An abundance of project ideas fill your mind. You plan, for example, to write a long introduction for a publisher in London who will publish two paperback editions of Richard Wright’s novels. A large number of critics and biographers would doubtless consider such a presentation as reconciliation between the mentor and the pupil. But you will not have time. .130
In November 1987, you had planned to host a large dinner at your home for Thanksgiving. You imagine that there will be a lot of people there. You and your friends will dine outdoors, you will smoke, crack a few jokes.
Alas, you will not know this farewell filled with laughter and song.
You leave this world on December 1, 1987. After the inhabitants of Saint-Paul-de-Vence have said their goodbyes, your body is brought back to the Harlem of your childhood. There is a viewing at the Episcopal cathedral Saint John the Divine. From your casket you can hear the sobs of cultural icons as well as those of strangers you managed to win over.
You are buried at Ferncliff Cemetery in Hartsdale, New York, on December 8, 1987.

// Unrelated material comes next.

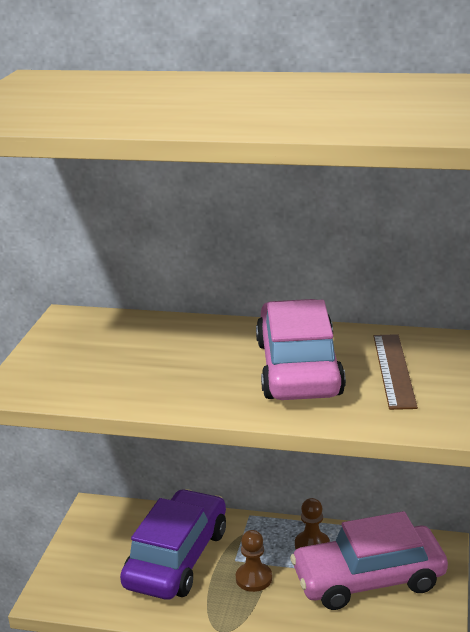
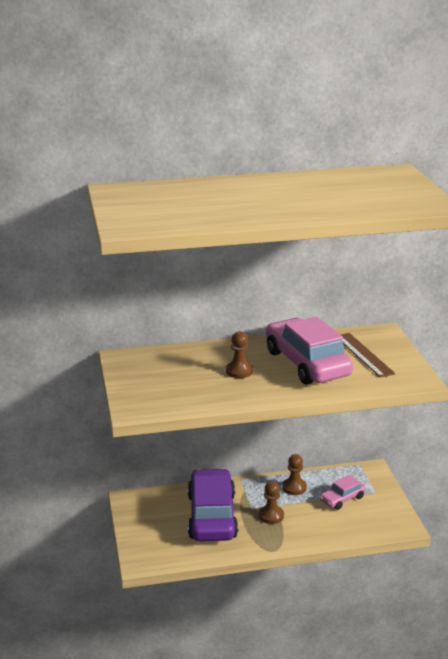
camera: 25 degrees left, 0 degrees up
(195, 362) = (239, 371): none -> brown pawn
(368, 579) = (342, 499): pink car -> pink car, size x0.49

10. on the need to read or reread you today
If you return to this world, Jimmy, you will judge your homeland even more severely than you did when you were alive. Inequalities are now more subtle, and more hidden, in a society which has not yet resolved the issue that had been so important to you: redefining American identity, or, in your words, addressing integration through the “power of love.” Happily, Judgment Day is not yet upon us.
On the other hand, if you cast a fleeting glance toward France, our mutually adopted homeland, you will be shocked to discover that your words and writing are as relevant today as they ever were. France is still burdened with the skeleton in the closet — the country’s “colonial activity”—a chapter of its history so controversial that a line has been drawn in the sand between those who would systematically lay claim to memory and the “competition for victimhood,” and those who call for an end to the “tyranny of guilt,” in keeping with the notions of Pascal Bruckner who, in 1983 evokes the “tears of the white man” and his “suspicious tears.”131 By way of introducing The Tyranny of Guilt, the French author and essayist asserts, “Strangely, we are experiencing today a one-way street of guilt: the latter feeling is demanded of only one group, ours, and never of other cultures, of other regimes who cloak themselves in their alleged purity to blame us more easily. But Europe accepts too willingly the blackmail of blame, if we are so taken with self-flagellation, and covering our head with ashes, is it not our secret wish to exit history, to shelter ourselves snugly in the cocoon of contrition, to discontinue action, to escape from our responsibilities? Repentance is perhaps nothing more than a triumph of the spirit of abdication. .”
Later, in the preface to the paperback edition of the same book, Bruckner would reveal the difficulties he encountered upon publication of his article, proving, as if it were necessary, that this subject remains a very sensitive one in a French society that has little by little constructed itself on a vision that is, to say the least, simplistic: executioners on one side, victims on the other. Between the difficulty of interpreting the meaning of its history and the need to curb the volume of grievances against it — grievances that could certainly last for centuries — France is on the brink of an ideological split.